Question 4:  What aspects of the standardized mathematics test limit generalizations that can be made validly about the superiority of the computerized tutorial?
A.  Standardized tests are invalid measures of mathematics skills
B.  That test may not have aligned equally well with the "normal" curriculum and the computerized tutorial.
C.  That test may not align well with the other standardized tests and mandated state tests that are being used throughout the country to assess math performance.
D.  Both (A) and (B)
E.  Both (B) and (C)

Question 5:  What aspects of the assessment of students' interest in the mathematics limit generalizations that can be made validly about the superiority of the computerized tutorial?
A.  There are no limits; it is admirable that interests, as well as achievement, were assessed.
B.  Insufficient information is given to decide.
C.  One question about interests cannot be a valid basis for generalization.

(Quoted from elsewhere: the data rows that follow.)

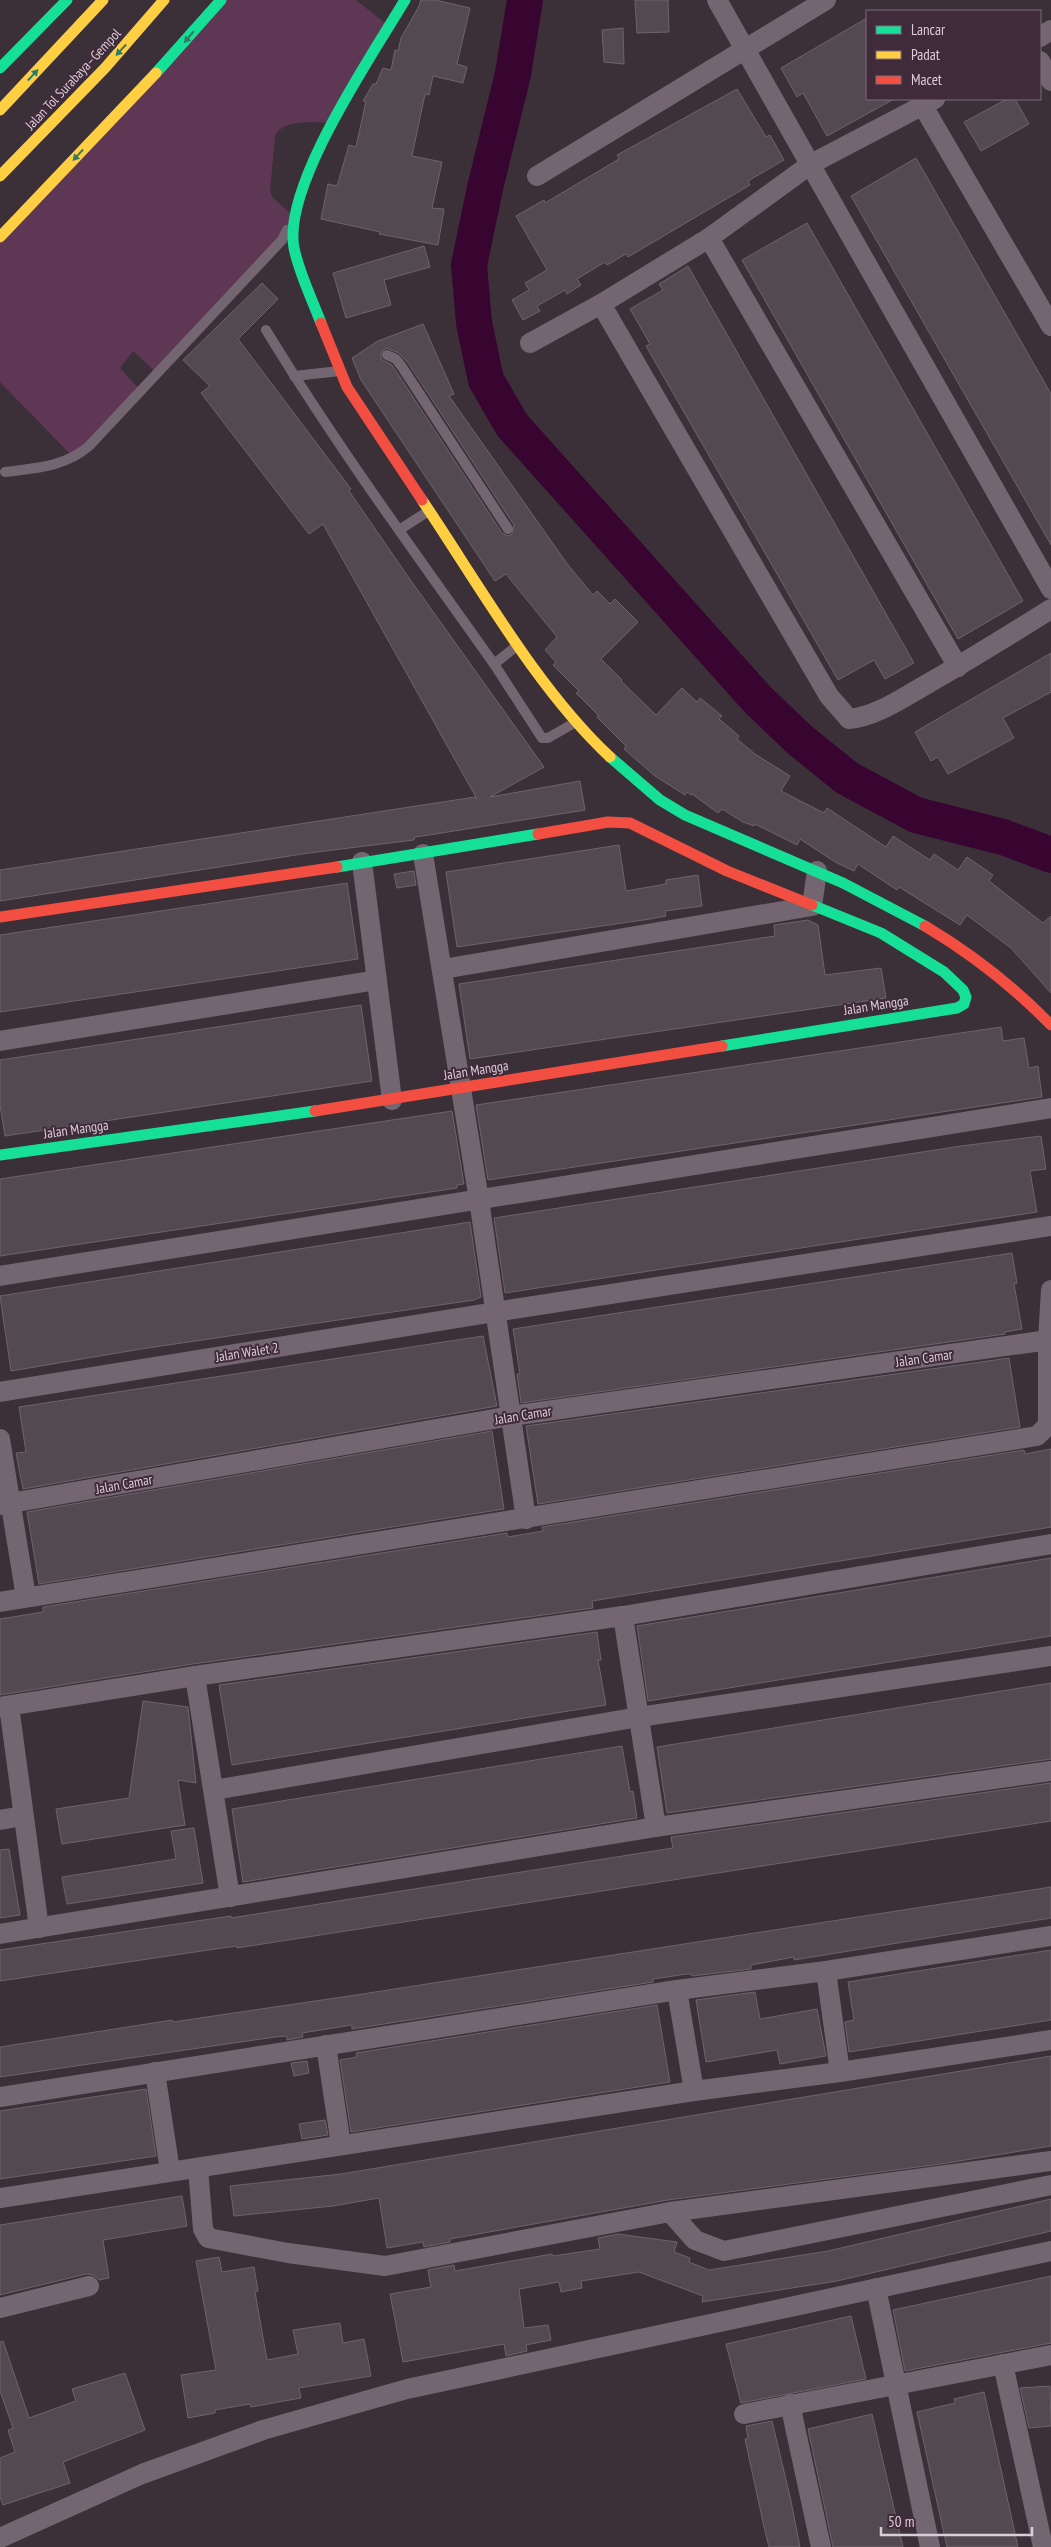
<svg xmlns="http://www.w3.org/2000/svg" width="1051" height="2547" font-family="'PT Sans Narrow',sans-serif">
<rect width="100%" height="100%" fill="#3b3038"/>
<!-- green -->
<path fill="#5e3755" d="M221 0H356L390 27 332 123C314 123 286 118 275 135L270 192 273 198 294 216 282 240 157 373 133 351 120 368 140 390 74 458 0 382V237Z"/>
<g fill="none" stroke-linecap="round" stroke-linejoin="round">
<!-- river -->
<polyline stroke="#370530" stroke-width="36" points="525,0 513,74 485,188 469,265 474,323 486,380 512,425 758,700 800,740 847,778 916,815 1003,837 1051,855"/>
</g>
<!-- building -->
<g fill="#534a51" stroke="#6e636b" fill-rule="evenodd">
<polygon points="421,0 435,0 470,8 457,64 467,67 463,83 433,76 429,95 425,94 412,156 442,162 432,208 444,209 438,245 379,234 380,232 321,219 328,184 337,186 349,145 356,147 366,101 363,101 373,84 376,84 383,68 391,70 395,50 398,51 401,38 418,8"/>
<polygon points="635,0 668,0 669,32 637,33"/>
<polygon points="867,18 867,99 894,99 827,136 803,93 797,97 781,68"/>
<polygon points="623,28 624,64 604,62 602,30"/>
<polygon points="737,89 766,137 770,135 784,160 748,181 750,185 628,257 626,254 607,265 605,262 577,279 581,285 567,294 565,290 537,306 540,311 523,320 512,300 529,290 525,283 547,270 516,216 544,200 545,203 619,159 617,155 639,143"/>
<polygon points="1007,99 1015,99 1029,124 981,151 964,122"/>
<polygon points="916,158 1051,394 1051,545 851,196"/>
<polygon points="807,223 1023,601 958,639 742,260"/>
<polygon points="424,246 430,267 384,280 391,305 346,318 333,273"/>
<polygon points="688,266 914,663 885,679 874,660 838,680 646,346 650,344 630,309 663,290 659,284"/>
<polygon points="262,283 278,299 238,339 351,489 349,491 409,578 544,767 490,797 580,781 585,810 429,835 415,837 414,840 309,853 0,901 0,870 475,797 477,799 323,524 309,534 201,393 210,386 183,360"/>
<path d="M423 324 454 394 449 396 568 565 593 595 597 591 610 604 615 599 638 622 601 659 622 680 621 681 656 715 682 688 697 702 700 698 722 716 719 719 739 736 737 739 755 754 790 776 781 791 824 813 827 808 886 847 893 836 930 860 934 854 958 870 967 857 993 875 989 881 1043 923 1051 916V993L1011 948 967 915 960 925 899 887 897 890 858 864 854 871 835 862 800 839 797 845 755 824 754 826 743 822 722 809 718 813 692 794 691 795 687 792 685 795 655 776 624 749 626 746 597 717 599 716 576 693 579 691 553 665 556 662 545 650 557 637 506 574 495 581 361 380 352 358 378 341ZM386 348 399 353 408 363 514 525 512 534 508 536 502 533 396 371 392 365 381 359V353Z"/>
<polygon points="1051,653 1051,692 1003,718 1014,738 948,774 938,757 931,761 915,732"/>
<polygon points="619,845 626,891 666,884 666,880 698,875 702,906 665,911 666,916 650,919 457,947 446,872"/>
<polygon points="414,871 416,885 397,888 394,874"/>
<polygon points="347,883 358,959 0,1012 0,935"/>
<polygon points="808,920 818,925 825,975 881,968 886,998 470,1059 459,984 775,936 774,925"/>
<polygon points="361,1005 372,1081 5,1136 0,1105 0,1060"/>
<polygon points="1001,1027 1003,1041 1024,1038 1029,1068 1038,1066 1042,1097 488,1180 476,1105"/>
<polygon points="452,1111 464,1184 457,1185 457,1188 0,1256 0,1179"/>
<polygon points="1041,1136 1046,1169 1030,1171 1037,1212 505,1293 494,1218 961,1146"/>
<polygon points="470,1222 481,1297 474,1300 141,1349 11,1371 0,1296"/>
<polygon points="1012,1253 1017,1283 1014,1284 1022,1329 1005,1332 1005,1334 521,1403 517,1374 520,1374 513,1329"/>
<polygon points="483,1336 497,1406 23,1489 16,1453 26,1452 19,1407"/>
<polygon points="1009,1358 1020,1427 538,1504 526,1426"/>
<polygon points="492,1431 504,1509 39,1584 27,1512"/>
<polygon points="1051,1449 1051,1527 592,1601 593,1608 193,1664 0,1695 0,1619 43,1612 43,1607 507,1533 508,1537 543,1531 542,1527 1024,1450 1025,1454"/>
<polygon points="1051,1558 1051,1636 648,1701 637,1626"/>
<polygon points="597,1632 601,1660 598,1660 606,1705 232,1765 219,1685"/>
<polygon points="1051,1683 1051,1759 667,1813 657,1747"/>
<polygon points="143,1701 188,1707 196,1783 178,1780 185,1825 62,1844 56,1809 129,1798"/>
<polygon points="622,1746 630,1792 633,1791 637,1818 243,1882 232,1809"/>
<polygon points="1051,1783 1051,1821 237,1948 237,1946 222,1948 0,1981 0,1950 231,1916 231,1918 673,1848 671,1837"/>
<polygon points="194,1828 203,1883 67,1904 62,1877 176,1859 171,1831"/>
<polygon points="9,1849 20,1915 0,1918 0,1850"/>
<polygon points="1051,1887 1051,1918 1026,1922 794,1960 794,1957 751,1965 751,1969 692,1976 691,1974 687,1974 653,1979 653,1982 352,2029 352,2025 302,2033 303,2037 287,2040 287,2036 275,2037 0,2077 0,2047 172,2020 173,2022 356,1995"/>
<polygon points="1051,1950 1051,2020 849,2052 845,2022 854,2020 848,1982"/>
<polygon points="755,1992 760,2019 817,2009 826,2056 780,2064 777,2050 706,2062 696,2000"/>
<polygon points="657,2005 670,2082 351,2132 340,2060 357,2057 356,2053"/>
<polygon points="1051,2056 1051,2146 941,2164 668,2200 450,2239 450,2242 424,2247 423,2242 387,2248 379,2198 333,2206 234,2216 230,2186 341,2174"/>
<polygon points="307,2061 309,2073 294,2076 291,2063"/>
<polygon points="146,2089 156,2156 0,2179 0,2111"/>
<polygon points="325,2120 328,2135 302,2139 299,2124"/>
<polygon points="182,2196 187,2226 103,2240 109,2278 99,2280 93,2275 86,2274 0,2295 0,2225"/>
<polygon points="1051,2199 1051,2231 837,2281 702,2302 703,2296 639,2272 581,2281 582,2288 561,2292 559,2282 519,2289 524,2328 548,2325 551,2340 526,2345 527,2351 506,2356 504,2344 403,2362 390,2294 431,2287 428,2270 454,2265 455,2271 552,2254 553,2256 600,2249 598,2238 618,2234 677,2242 674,2252 690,2258 689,2262 709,2270 828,2251"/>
<polygon points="219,2257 222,2272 254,2267 258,2291 255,2292 267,2360 298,2354 293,2330 340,2323 343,2343 364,2339 371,2376 299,2388 301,2398 251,2407 250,2404 215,2410 215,2413 188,2418 181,2375 216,2370 196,2261"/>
<polygon points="1051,2276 1051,2343 905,2371 893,2310"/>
<polygon points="851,2316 866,2379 741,2403 726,2344"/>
<polygon points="3,2341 29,2418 76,2401 72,2389 125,2373 145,2430 63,2462 70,2483 3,2505 0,2497 0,2458 15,2452 8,2430 13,2428 0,2391 0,2342"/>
<polygon points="1050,2386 1051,2426 1029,2428 1020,2388"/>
<polygon points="984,2392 1018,2547 947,2547 917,2412 955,2403 954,2399"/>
<polygon points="872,2414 903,2547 833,2547 808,2429"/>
<polygon points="772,2421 791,2501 800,2547 769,2547 764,2527 745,2439 748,2438 746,2426"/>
</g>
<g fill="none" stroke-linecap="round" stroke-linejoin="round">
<!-- lane -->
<g stroke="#746671" stroke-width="10">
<path d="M266 330C336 445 416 554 494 664L518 645"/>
<polyline points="387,355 396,359 402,367 508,529"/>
<polyline points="294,376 340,371"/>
<path d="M5 472C36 468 65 467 89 446L282 240 287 230"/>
<polyline points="399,530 427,512"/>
<polyline points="494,664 542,738 548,738 576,722"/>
</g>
<!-- street -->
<g stroke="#746671" stroke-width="20">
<polyline points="717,0 1051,589"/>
<polyline points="1040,37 1051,30"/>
<polyline points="1040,61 1051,81"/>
<polyline points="923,106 1051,326"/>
<polyline points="537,176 826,0"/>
<polyline points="709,238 958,667"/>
<path d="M601 304 829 696 849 719C876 716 899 700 922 687 966 662 1008 636 1051 609"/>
<polyline points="530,343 601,304 709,238 811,164 935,99"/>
<polyline points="423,854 479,1200 526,1519"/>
<polyline points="362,862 392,1100"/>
<polyline points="443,969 812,906 817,871"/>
<polyline points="0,1041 377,980"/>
<polyline points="0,1276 1051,1108"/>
<polyline points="0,1392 495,1312 1051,1226"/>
<polyline points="0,1439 26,1597"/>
<polyline points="0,1505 511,1416 1048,1340"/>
<polyline points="0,1602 1037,1436 1047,1426 1048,1420 1048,1340 1051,1290"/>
<polyline points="623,1616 656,1827"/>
<polyline points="195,1676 230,1897"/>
<polyline points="9,1706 39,1928"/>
<polyline points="0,1707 195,1676 623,1616 1051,1544"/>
<polyline points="214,1790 639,1717 1051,1656"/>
<polyline points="0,1820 23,1816"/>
<polyline points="0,1934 656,1827 1051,1771"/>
<polyline points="826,1971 840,2072"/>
<polyline points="677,1990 694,2091"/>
<polyline points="326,2045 341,2145"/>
<polyline points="155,2072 170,2171"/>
<polyline points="0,2097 677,1990 826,1971 1051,1936"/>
<polyline points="198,2168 203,2229 208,2238 288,2253 385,2266 670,2212 1051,2161"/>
<polyline points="0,2198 694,2091 840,2072 1051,2040"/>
<polyline points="670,2212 695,2240 724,2251 1051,2185"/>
<polyline points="876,2288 930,2547"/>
<polyline points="0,2308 89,2286"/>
<polyline points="1003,2364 1043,2547"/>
<polyline points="790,2404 821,2547"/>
<polyline points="744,2414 1051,2355"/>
<polyline points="0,2538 142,2474 263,2430 407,2389 1051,2251"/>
</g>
<!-- fast -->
<g stroke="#16e098" stroke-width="11">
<polyline points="0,68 67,0"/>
<polyline points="156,73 221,0"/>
<path d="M321 323C312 299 299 273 294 248 282 186 373 54 405 0"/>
<polyline points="610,757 660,800 685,815 843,883 925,926"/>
<polyline points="337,867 538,834"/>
<polyline points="722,1046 957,1008 964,1004 966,997 963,990 944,972 881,933 812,905"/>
<polyline points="0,1155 315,1111"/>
</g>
<!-- slow -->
<g stroke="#ffcf43" stroke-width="11">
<polyline points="0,110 103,0"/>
<polyline points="0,176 105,68 164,0"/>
<polyline points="0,237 156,73"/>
<path d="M422 500C478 583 537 689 610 757"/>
</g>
<!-- jam -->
<g stroke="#f24e42" stroke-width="11">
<polyline points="321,323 347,387 422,500"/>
<polyline points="538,834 608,822 630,823 727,871 812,905"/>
<polyline points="0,917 337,867"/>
<path d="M925 926C972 954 1013 986 1051 1025"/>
<polyline points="315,1111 722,1046"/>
</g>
</g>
<!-- one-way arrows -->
<defs><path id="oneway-solid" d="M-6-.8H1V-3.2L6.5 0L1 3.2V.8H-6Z" transform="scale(1.25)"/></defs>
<g fill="#2d7c65">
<use href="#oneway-solid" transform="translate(189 37) rotate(130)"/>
<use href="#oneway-solid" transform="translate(121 50) rotate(133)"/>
<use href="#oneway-solid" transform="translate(33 75) rotate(-47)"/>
<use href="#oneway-solid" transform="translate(78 155) rotate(133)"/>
</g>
<g text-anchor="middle" stroke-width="4" stroke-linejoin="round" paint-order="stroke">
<!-- street labels -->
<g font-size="14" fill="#dbcdd7" stroke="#402b3b">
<text transform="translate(73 79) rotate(-47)" y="5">Jalan Tol Surabaya–Gempol</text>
<text transform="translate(876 1005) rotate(-9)" y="5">Jalan Mangga</text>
<text transform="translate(476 1070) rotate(-9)" y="5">Jalan Mangga</text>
<text transform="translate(76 1129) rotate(-8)" y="5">Jalan Mangga</text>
<text transform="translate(247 1352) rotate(-9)" y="5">Jalan Walet 2</text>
<text transform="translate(924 1358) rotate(-8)" y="5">Jalan Camar</text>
<text transform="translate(523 1415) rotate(-9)" y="5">Jalan Camar</text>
<text transform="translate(124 1484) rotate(-10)" y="5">Jalan Camar</text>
</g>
</g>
<!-- legend -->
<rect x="866" y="10" width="175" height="90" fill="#402b3b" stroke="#7e6c79"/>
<rect x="876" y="26" width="25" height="8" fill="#16e098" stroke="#7e6c79"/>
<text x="911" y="35" font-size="15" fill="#dbcdd7">Lancar</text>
<rect x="876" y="51" width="25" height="8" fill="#ffcf43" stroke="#7e6c79"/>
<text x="911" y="60" font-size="15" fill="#dbcdd7">Padat</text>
<rect x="876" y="76" width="25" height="8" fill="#f24e42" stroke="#7e6c79"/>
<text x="911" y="85" font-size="15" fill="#dbcdd7">Macet</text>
<!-- scale -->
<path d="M881 2527v8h151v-8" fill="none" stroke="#dbcdd7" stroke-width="2.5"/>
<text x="888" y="2527" font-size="15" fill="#dbcdd7" stroke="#402b3b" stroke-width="4" paint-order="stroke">50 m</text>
</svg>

D.  Interests cannot be generalized.
E.  None of the above

Question 6:  Subsequently, the computerized tutorial is tested in 75 diverse schools across the country, against various standard curriculums, assessed with several different standardized tests, and assessed longitudinal as students take four years of instruction. The results are essentially the same as in the original experiment, with only modest variation from school to school, and with the magnitude of the differences increasing over each successive year. The computerized tutor results in more learning of mathematics and more interest in mathematics. Would we have sufficient basis to conclude that schools throughout the country should adopt the computerized tutor? Why?
A.  Yes, it is proven substantially more effective in a wide range of conditions.
B.  Not without knowing how much it costs to deliver the math instruction with the computerized tutor. If the total costs are twice those of conventional instruction, moderate gains may not be worth the additional costs.
C.  Not without knowing if there are other text-based or computer-based curriculums that might be even more effective than the computerized tutorial that was tested.
D.  No, computers can never replace what teachers do.
E.  Both (B) and (C)